# Is this GERD?



## aadhi (Jan 4, 2014)

I had endoscopy, colonoscopy and pill cam months before and was diagnosed with GERD. Actually my problem is every 2 hours, i have to eat. Otherwise my stomach starts choking and then growling sound occurs. Finally gas forms inside and disturbs me till it comes outside. I am taking pantoprazole till now and i don't find any big difference. I am afraid of its side effects. Someone please tell me if this is GERD or something else?

Thanks


----------



## IndianRopeTrick (Jul 25, 2013)

I suggest that you also ask a doctor. I just started having these symptoms now, but its probably because of the spicy food I ate a few days ago.


----------



## aadhi (Jan 4, 2014)

Doctors? The only word they say is IBS. I am just fed up of these medicines, supplements and suffering. Tried almost everything i came through online. Before it was just lactose intolerant. Since my fissure and weight loss happened, for the past 1 year - almost everything became intolerable. My food is just mashed rice and bread. If i go out of that, i end up with loose irritating stools. I lost interest in work and personal life. Upon that add on bonus pelvic pain, skin problem and sinus. Just looking around forums and consoling myself by trying remedies. Seems like my stomach became like a decomposed plastic.


----------



## IndianRopeTrick (Jul 25, 2013)

aadhi said:


> Doctors? The only word they say is IBS. I am just fed up of these medicines, supplements and suffering. Tried almost everything i came through online. Before it was just lactose intolerant. Since my fissure and weight loss happened, for the past 1 year - almost everything became intolerable. My food is just mashed rice and bread. If i go out of that, i end up with loose irritating stools. I lost interest in work and personal life. Upon that add on bonus pelvic pain, skin problem and sinus. Just looking around forums and consoling myself by trying remedies. Seems like my stomach became like a decomposed plastic.


I am reading a book called Making sense of IBS. There is a case study which you could benefit from. Another person had been on a diet of just 2-3 things for a long time. Slowly and gradually, she introduced more foods into the diet each week, beginning with the easiest foods that are generally good for most people. This was done AFTER a large number of tests (Celiac, Lactose, CBC, ESR etc) were okay. I don't remember if there was a test for SIBO.

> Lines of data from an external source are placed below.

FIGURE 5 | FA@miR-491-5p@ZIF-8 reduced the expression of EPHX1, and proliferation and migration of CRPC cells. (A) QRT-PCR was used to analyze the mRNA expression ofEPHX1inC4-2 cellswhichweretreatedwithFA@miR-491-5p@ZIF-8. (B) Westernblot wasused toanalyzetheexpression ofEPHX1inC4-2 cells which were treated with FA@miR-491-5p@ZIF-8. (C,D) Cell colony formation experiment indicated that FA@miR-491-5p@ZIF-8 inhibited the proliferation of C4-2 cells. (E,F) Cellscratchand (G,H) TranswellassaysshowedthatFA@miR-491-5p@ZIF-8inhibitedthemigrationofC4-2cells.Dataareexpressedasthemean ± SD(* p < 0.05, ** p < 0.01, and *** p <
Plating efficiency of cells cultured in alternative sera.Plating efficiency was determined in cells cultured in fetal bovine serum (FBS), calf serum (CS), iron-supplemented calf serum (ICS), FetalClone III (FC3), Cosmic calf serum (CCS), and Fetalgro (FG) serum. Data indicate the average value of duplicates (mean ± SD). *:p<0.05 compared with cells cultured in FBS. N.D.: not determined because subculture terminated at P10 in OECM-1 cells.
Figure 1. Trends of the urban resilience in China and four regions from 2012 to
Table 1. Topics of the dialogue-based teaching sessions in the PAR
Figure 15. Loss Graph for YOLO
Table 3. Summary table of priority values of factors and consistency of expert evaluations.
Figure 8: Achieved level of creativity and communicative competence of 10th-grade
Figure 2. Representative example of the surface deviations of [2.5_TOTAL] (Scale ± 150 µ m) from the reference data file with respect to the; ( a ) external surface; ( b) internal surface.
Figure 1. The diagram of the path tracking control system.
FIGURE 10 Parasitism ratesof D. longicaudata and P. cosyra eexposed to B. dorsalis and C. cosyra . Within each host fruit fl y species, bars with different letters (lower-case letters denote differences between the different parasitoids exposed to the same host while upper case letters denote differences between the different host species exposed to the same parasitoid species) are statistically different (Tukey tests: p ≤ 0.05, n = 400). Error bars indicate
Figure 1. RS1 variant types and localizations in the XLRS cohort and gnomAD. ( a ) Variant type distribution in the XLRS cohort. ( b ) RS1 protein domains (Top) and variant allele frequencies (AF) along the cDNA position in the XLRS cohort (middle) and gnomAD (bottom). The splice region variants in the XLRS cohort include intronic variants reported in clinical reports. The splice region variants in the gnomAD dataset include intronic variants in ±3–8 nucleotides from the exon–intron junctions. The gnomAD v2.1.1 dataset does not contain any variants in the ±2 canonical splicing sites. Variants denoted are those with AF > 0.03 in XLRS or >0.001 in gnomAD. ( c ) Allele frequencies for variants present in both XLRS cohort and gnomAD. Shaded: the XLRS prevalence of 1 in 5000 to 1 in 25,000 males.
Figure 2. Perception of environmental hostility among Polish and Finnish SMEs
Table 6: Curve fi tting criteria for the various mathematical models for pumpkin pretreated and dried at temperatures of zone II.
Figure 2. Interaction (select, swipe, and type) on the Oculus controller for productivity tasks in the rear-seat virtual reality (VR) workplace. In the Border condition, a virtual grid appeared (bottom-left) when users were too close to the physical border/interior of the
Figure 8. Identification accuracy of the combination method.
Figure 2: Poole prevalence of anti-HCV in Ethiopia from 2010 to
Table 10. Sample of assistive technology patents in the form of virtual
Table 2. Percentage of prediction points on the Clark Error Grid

She reported that she could eat many more things and the problems of IBS, except a bit of bloating were resolved. So, maybe you could research this and try this approach and see how it goes. Take help from a doctor if need be.


----------



## aadhi (Jan 4, 2014)

Thanks for the information. I read the book "Eating for IBS" by heather. I will read the book you mentioned and hopefully i get some change soon.


----------